Arnaque à la téléphonie fixe qui a fait plus de 2 000 victimes : 15 personnes mises en examen

Gros coup de filet à Bordeaux. Quinze personnes ont été mises en examen, suspectées d’être impliquées dans une arnaque à grande échelle qui reposait sur des opérateurs alternatifs de téléphonie annonce la direction générale de la concurrence, de la consommation et de la répression des fraudes (DGCCRF) 

Pendant plusieurs années, 22 opérateurs alternatifs de téléphonie ont sévi au niveau national en réalisant des démarchages téléphoniques illicites auprès de personnes ne disposant pas d’accès à internet, principalement des personnes âgées.

Suite à de nombreuses plaintes de consommateurs reçues (utilisation illicite de leurs coordonnées bancaires, allégations mensongères sur les tarifs appliqués, prélèvements réalisés directement sur leurs comptes bancaires ainsi que interruption des services de téléphonie de leur précédent opérateur) la DGCCRF a mené l’enquête puis une information judiciaire a été ouverte.

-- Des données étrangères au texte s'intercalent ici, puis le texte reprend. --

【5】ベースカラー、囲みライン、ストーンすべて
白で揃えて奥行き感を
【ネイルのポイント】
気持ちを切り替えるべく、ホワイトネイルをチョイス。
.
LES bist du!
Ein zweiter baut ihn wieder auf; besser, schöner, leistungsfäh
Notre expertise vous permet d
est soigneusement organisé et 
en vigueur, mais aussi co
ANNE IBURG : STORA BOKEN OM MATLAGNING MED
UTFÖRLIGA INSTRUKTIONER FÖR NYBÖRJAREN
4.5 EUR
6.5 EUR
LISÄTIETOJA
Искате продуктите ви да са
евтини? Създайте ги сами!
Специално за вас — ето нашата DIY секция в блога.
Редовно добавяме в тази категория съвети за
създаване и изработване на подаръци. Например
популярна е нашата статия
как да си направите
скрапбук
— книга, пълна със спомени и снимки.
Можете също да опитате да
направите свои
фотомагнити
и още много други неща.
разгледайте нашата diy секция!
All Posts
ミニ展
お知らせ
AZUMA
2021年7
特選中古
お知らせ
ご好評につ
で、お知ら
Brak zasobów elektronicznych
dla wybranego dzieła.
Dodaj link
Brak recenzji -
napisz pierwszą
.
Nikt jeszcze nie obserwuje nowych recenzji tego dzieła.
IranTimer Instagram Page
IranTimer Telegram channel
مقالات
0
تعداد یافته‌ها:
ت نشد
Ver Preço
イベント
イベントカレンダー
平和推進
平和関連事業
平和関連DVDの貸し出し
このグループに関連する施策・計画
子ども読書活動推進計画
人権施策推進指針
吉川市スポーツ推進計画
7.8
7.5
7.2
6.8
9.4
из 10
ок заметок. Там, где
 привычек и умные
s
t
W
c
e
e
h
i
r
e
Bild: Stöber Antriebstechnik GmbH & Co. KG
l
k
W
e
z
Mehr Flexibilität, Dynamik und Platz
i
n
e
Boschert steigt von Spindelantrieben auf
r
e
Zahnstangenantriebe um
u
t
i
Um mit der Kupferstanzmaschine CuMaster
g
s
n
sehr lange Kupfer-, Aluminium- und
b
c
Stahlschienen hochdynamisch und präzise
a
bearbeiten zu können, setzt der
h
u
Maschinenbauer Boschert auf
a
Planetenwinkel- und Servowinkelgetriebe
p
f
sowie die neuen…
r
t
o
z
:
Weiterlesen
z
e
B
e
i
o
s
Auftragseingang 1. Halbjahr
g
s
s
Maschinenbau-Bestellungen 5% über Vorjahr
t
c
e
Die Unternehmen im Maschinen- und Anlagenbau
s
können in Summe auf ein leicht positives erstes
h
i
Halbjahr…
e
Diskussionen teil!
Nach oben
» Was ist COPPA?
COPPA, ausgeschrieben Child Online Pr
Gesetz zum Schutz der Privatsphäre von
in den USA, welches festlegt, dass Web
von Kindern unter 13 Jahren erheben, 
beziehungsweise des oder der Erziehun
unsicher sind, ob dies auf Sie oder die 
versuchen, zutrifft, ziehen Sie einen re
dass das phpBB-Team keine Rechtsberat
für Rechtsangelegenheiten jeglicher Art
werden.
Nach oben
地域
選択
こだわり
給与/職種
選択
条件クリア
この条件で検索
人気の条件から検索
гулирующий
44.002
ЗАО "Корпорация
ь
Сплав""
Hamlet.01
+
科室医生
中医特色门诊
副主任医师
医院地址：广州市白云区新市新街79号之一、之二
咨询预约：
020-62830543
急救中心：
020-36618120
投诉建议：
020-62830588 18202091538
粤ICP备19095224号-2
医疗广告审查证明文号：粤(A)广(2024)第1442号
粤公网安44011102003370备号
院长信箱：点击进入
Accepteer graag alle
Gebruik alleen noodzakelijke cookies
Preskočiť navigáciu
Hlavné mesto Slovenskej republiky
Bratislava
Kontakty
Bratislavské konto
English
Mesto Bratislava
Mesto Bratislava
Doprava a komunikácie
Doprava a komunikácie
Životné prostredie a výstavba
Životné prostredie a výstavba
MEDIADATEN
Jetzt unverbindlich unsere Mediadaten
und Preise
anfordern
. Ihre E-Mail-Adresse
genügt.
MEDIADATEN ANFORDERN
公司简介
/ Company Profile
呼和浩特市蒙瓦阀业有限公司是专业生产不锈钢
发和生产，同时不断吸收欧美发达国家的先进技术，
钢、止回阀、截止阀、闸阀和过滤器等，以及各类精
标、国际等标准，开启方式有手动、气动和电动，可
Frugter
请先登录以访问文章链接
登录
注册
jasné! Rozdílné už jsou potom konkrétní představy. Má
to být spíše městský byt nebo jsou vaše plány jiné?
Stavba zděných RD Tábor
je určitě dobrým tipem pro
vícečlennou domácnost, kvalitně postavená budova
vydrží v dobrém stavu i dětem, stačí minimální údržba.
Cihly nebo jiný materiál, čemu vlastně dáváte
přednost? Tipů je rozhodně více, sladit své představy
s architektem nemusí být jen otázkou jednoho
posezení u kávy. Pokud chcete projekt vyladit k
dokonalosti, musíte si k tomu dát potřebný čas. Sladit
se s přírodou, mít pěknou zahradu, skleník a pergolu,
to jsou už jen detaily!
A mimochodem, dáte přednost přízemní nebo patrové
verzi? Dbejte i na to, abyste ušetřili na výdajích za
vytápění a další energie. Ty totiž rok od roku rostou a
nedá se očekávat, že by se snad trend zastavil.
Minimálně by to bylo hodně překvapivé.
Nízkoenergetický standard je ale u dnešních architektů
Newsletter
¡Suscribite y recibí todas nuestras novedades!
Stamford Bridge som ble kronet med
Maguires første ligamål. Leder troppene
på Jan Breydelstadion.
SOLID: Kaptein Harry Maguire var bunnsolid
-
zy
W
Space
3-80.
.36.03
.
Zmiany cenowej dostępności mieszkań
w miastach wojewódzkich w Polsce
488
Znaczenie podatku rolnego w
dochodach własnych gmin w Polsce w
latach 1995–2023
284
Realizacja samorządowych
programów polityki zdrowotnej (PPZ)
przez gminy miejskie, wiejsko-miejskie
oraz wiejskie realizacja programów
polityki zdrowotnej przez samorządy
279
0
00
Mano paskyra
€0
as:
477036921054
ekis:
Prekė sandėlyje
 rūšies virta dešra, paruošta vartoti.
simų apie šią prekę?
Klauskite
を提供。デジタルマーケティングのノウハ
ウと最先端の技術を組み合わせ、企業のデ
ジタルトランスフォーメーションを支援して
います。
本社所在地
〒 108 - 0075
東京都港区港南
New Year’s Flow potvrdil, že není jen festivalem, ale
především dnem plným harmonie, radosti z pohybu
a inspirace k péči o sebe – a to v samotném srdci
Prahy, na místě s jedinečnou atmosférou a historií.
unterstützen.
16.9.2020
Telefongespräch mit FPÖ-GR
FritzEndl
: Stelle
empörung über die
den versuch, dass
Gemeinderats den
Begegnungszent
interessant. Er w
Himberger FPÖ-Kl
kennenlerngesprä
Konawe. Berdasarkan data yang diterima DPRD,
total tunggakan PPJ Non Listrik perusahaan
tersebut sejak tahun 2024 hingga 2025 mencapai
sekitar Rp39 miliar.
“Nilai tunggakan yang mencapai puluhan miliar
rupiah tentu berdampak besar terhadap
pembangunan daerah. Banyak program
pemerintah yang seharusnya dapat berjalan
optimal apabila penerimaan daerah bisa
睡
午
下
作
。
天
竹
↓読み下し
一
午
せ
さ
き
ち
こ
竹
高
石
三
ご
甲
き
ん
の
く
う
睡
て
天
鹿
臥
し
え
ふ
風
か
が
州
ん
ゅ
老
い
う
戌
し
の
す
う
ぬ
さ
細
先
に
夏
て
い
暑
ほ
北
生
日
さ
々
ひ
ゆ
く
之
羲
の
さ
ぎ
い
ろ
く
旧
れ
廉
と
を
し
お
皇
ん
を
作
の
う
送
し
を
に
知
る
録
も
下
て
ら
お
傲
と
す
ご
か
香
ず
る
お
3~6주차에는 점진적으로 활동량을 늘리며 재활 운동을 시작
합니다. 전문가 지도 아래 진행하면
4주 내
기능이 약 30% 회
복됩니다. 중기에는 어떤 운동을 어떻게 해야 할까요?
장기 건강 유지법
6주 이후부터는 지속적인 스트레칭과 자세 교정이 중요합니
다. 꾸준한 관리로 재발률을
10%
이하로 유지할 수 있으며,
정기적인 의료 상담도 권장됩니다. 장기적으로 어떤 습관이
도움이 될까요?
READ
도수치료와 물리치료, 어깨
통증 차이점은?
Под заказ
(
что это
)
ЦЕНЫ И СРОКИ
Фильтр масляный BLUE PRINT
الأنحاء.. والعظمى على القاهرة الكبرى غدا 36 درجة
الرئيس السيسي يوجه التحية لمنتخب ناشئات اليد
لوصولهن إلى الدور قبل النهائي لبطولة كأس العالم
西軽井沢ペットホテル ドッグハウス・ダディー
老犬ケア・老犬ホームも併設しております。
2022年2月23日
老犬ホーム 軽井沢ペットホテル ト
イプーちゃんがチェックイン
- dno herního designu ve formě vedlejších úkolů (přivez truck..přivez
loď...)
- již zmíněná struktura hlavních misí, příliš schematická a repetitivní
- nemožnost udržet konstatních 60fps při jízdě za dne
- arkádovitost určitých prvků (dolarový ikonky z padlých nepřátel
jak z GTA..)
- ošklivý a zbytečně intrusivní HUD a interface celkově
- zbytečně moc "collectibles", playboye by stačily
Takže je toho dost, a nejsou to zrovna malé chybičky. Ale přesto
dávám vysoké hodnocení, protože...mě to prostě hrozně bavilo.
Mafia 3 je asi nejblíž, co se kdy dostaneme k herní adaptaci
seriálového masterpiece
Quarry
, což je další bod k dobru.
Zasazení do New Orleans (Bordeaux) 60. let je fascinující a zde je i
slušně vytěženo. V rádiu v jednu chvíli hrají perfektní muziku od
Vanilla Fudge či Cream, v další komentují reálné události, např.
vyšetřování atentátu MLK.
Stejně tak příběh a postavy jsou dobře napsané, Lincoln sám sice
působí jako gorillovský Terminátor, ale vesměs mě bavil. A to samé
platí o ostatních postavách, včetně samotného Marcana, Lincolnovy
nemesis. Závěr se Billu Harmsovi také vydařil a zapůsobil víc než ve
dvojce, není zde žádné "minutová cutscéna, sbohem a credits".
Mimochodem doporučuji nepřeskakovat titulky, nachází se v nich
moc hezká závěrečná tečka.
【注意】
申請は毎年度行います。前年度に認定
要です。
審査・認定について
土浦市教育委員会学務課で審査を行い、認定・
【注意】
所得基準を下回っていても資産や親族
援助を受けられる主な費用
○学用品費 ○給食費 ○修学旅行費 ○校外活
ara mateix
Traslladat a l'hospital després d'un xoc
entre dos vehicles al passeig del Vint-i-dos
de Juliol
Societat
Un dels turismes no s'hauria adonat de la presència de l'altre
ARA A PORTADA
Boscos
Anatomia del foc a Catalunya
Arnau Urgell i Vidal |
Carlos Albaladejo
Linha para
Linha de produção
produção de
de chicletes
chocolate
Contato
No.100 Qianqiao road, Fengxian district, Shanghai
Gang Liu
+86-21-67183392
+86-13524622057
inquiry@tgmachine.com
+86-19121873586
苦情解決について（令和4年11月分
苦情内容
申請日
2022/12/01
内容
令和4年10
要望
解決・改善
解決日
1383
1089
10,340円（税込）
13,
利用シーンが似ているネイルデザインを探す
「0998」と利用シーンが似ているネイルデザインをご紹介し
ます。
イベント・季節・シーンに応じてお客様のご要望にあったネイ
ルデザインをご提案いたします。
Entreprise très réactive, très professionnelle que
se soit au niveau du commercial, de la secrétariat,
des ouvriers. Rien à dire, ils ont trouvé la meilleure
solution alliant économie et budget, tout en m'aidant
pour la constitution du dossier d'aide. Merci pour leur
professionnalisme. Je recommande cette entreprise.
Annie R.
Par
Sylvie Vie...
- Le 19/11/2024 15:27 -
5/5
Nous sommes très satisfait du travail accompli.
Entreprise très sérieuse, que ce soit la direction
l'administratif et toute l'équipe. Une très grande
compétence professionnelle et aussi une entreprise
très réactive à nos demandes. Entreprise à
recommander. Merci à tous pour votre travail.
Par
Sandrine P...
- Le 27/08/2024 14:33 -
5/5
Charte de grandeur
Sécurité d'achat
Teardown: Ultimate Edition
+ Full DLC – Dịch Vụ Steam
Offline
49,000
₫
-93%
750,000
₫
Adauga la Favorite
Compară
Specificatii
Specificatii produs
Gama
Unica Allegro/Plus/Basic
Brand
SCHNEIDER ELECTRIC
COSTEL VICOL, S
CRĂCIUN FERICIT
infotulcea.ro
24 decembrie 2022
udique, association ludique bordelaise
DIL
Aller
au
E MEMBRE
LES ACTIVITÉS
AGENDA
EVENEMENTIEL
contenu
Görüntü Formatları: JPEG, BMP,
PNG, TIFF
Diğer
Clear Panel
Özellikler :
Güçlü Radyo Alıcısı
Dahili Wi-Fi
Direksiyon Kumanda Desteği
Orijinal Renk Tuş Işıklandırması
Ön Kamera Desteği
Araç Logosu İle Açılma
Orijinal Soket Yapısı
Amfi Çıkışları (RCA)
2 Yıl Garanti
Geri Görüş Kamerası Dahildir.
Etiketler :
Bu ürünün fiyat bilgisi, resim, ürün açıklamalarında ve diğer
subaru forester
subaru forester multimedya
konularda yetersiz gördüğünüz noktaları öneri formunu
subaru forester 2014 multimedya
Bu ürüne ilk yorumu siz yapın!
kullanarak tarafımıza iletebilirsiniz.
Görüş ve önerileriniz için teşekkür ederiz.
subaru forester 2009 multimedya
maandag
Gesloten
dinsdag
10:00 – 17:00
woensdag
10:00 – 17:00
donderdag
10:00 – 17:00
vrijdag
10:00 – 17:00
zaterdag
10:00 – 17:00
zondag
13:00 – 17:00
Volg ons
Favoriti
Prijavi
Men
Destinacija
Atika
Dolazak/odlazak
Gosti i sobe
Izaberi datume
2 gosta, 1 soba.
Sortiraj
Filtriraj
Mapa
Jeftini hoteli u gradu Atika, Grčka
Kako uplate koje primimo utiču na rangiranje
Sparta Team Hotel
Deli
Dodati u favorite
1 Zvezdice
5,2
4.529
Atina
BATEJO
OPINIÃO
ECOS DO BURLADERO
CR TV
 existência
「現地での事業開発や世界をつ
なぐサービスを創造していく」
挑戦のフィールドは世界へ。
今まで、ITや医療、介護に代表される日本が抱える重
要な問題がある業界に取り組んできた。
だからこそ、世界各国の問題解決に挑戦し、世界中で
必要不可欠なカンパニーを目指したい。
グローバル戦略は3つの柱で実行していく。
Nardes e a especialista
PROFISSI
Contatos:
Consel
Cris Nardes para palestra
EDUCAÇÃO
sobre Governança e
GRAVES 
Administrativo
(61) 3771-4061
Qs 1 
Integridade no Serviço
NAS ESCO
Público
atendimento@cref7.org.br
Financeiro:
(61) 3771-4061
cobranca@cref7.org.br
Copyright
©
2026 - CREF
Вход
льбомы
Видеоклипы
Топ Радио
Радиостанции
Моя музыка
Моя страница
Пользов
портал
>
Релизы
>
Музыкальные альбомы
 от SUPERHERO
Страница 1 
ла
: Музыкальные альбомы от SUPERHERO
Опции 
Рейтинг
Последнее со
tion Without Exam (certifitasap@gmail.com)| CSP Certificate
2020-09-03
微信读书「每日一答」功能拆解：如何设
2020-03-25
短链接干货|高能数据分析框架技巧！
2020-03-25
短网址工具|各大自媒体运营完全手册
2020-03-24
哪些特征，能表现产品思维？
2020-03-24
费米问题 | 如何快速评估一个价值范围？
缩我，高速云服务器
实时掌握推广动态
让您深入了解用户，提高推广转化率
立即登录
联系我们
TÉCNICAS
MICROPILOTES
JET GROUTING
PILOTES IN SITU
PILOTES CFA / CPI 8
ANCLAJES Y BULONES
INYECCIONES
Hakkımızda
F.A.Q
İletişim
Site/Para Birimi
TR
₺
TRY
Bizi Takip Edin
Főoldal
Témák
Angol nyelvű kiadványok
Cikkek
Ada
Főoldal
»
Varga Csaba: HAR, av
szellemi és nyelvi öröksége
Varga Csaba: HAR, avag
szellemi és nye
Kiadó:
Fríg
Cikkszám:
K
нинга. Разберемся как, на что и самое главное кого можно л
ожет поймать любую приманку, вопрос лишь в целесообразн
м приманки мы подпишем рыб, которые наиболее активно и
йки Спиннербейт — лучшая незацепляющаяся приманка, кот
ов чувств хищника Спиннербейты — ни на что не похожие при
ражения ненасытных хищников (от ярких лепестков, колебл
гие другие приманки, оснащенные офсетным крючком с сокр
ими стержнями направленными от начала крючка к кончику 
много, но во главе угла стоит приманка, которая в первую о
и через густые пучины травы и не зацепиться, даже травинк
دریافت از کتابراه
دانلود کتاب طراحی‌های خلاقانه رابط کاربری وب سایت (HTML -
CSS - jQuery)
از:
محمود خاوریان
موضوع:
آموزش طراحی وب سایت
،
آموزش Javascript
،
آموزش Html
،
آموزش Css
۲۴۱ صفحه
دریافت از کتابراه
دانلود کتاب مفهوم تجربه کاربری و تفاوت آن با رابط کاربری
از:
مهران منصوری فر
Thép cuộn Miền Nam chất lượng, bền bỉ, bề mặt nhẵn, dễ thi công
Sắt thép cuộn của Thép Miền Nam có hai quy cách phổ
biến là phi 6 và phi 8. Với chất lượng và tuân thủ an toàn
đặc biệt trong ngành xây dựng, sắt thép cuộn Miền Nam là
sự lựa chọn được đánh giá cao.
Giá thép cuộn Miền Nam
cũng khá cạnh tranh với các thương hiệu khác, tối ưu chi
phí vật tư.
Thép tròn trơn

Concernant 18 sociétés impliquées dans cette affaire, 15 garde-à-vue se sont déroulées fin mai 2018 à l’issue desquelles 15 personnes ont été déférées devant le juge d’instruction. Le magistrat a décidé leur mise en examen pour pratiques commerciales trompeuses, collecte de données personnelles par des moyens frauduleux, illicites ou déloyaux, absence de déclaration de traitements de données personnelles à la Commission nationale informatique et libertés (CNIL), blanchiment en bande organisée, contrefaçon de marque en bande organisée.

Parmi ces 15 personnes mises en examen, 14 ont été placées sous contrôle judiciaire avec interdiction de gérer une société de téléphonie et 7 d’entre elles ont dû verser une caution allant de 3 000 à 60 000 €.

La DGCCRF profite de l’occasion pour appeler les consommateurs une fois de plus à la plus grande vigilance lors des démarchages téléphoniques dont ils pourraient faire l’objet, en particulier lorsque l’interlocuteur n’est pas identifié clairement ou lorsque leurs coordonnées bancaires leur sont demandées.